What 9th Graders Learn

What 9th graders are required to learn varies depending upon the school and state. However, it's common for kids to be required to read somewhat advanced novels and plays, such as To Kill a Mockingbird by Harper Lee and Romeo and Juliet by William Shakespeare. Your child or students will need to be able to analyze these texts, formulate opinions and comprehend the literary structures.

Informational texts are also typically an important component of 9th grade reading. Students need to be able to absorb and interpret new information from a number of differing mediums. Informational texts are used in a variety of subjects in high school, from history to chemistry and calculus.

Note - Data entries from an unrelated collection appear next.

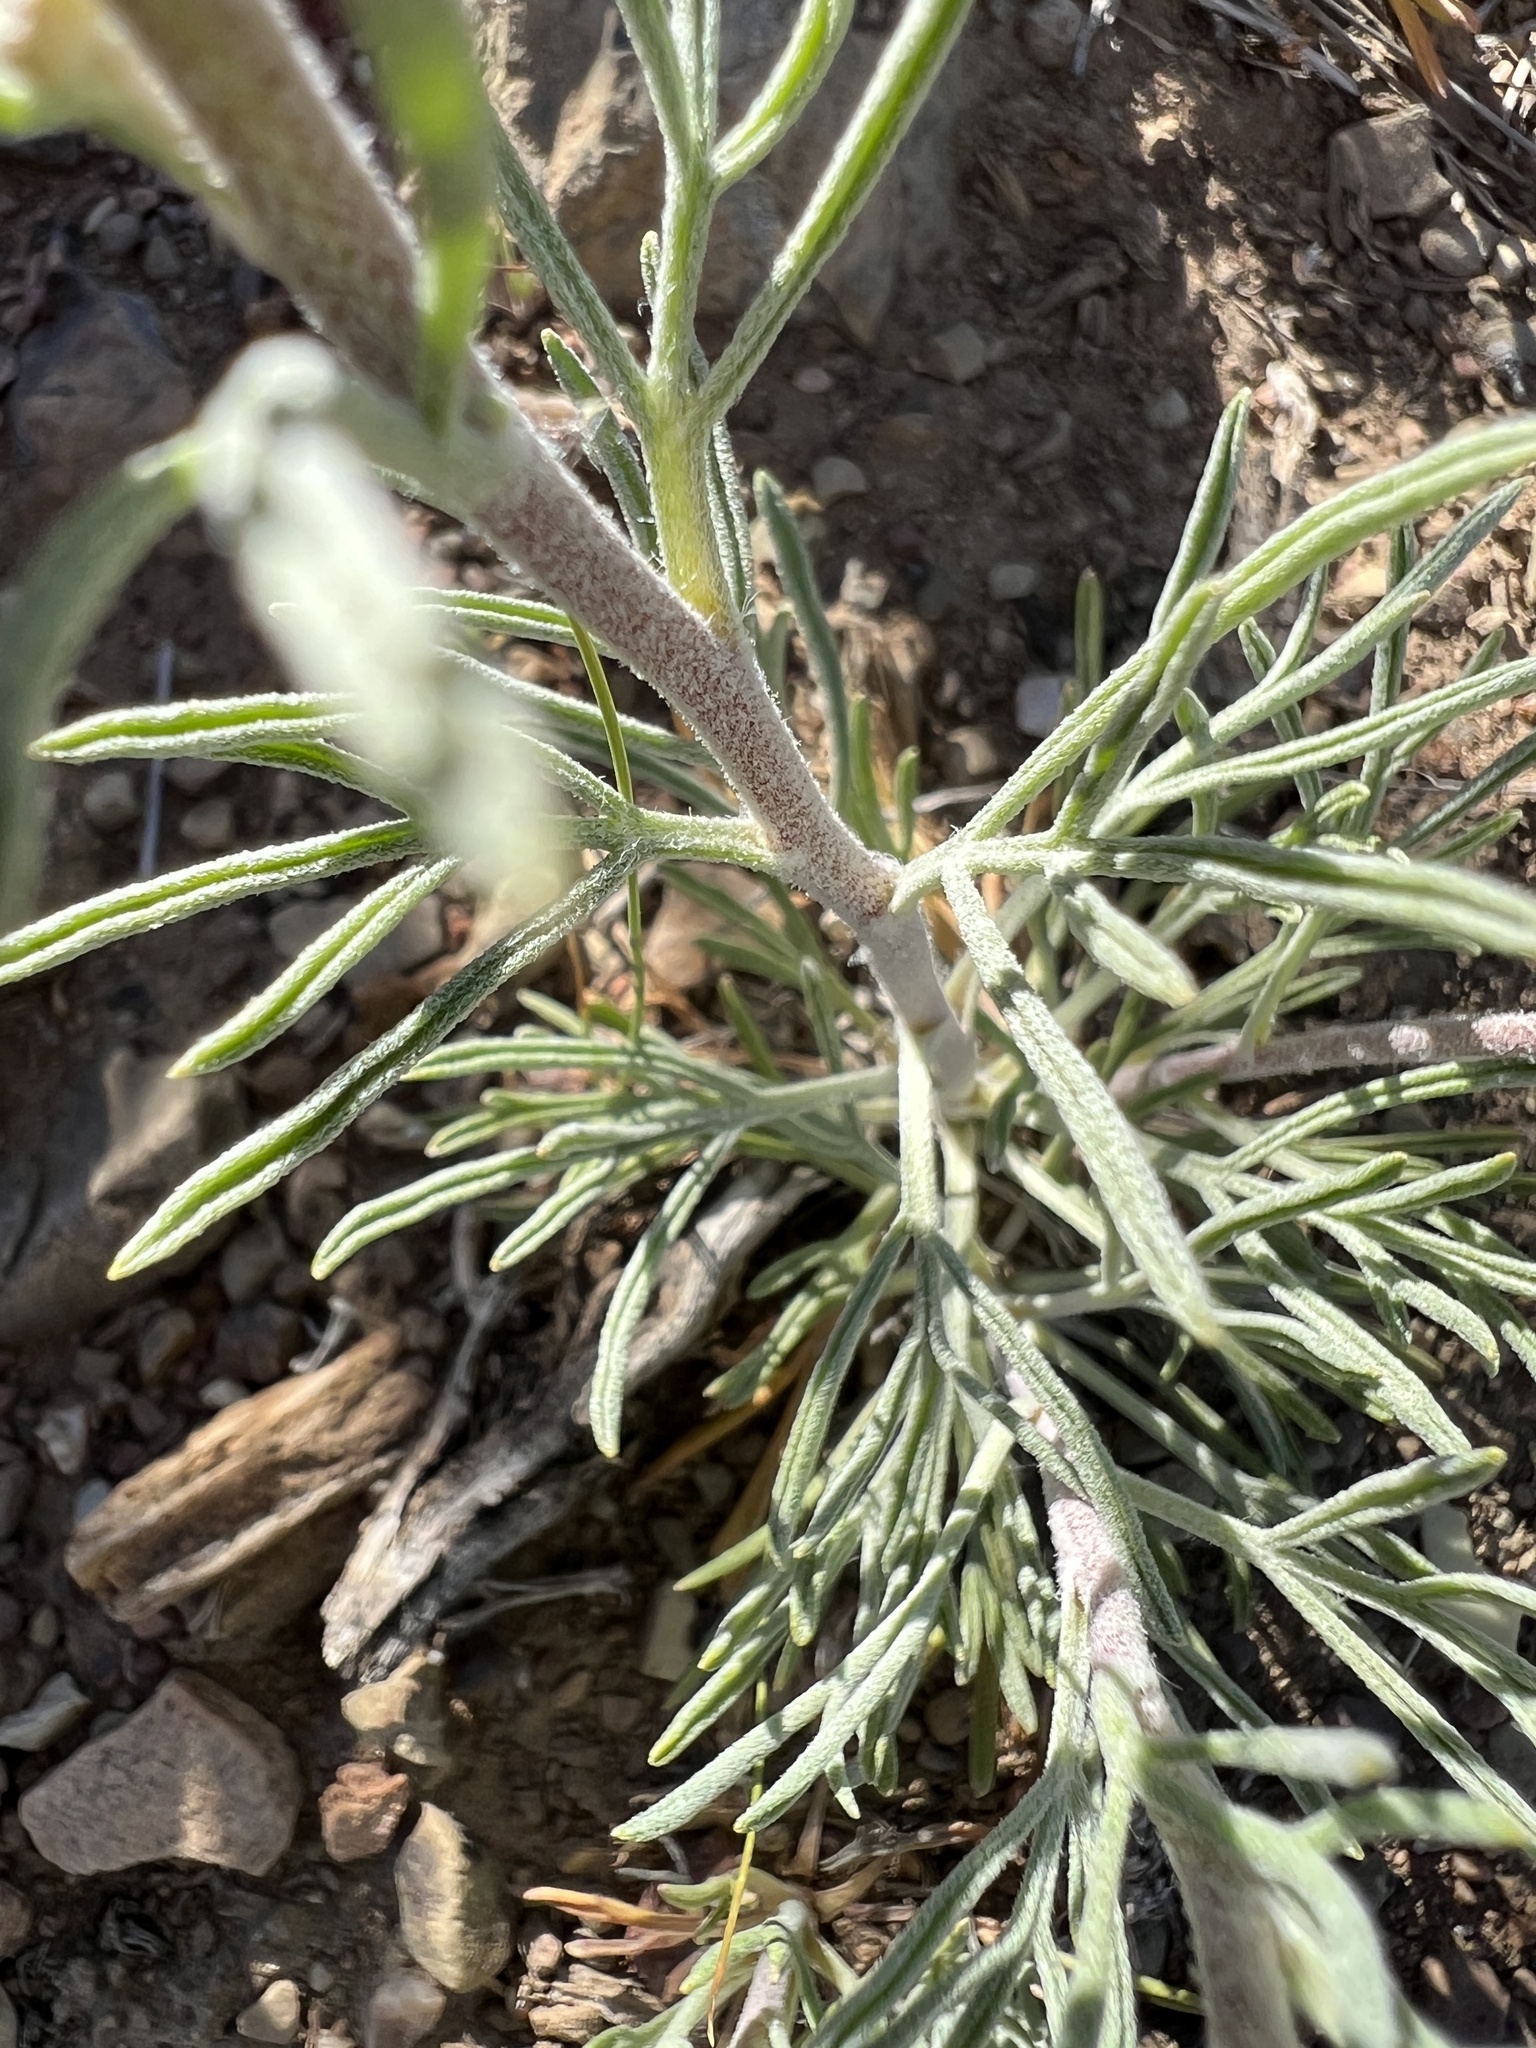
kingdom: Plantae
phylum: Tracheophyta
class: Magnoliopsida
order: Asterales
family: Asteraceae
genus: Hymenoxys
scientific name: Hymenoxys cooperi
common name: Cooper's bitterweed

It can be helpful for your 9th grade reading lesson plans to include pre-reading, reading and post-reading components to help your child or students fully engage with texts. This will help them break down and understand information and plot lines as they become increasingly more complex over the course of the school year.


Begin a reading lesson with a pre-reading activity. This activity should activate your students' or child's background knowledge and get them excited about the text. If you're reading a novel, discuss the genre, the author and any related works that have already been covered. Use the pre-reading time to make a text interesting and relatable.

If the reading lesson for the day is on a chapter in the middle of a novel, the pre-reading activity can be a simple review of previous chapters. Discuss the events of these chapters and ask your child or class to make predictions. Analyze character motivations and what might potentially be different if certain characters made alternate choices.


During a reading lesson, you can stop frequently to ask your child or students about the text. If they're reading independently, give them several questions to answer or themes to look for while reading. This work will keep them be engaged and focused on the text. For example, if you're teaching your class or students about foreshadowing, choose a chapter in a book with one or more examples of foreshadowing. After explaining what your students or child should look for, have them make a list at the end of the chapter.


Follow up a reading assignment with a discussion about the text. In such a discussion, ask questions of your child or class that make them think critically about the text and formulate opinions. Encourage your child or students to use specific examples from the text during such a discussion to back up what they say.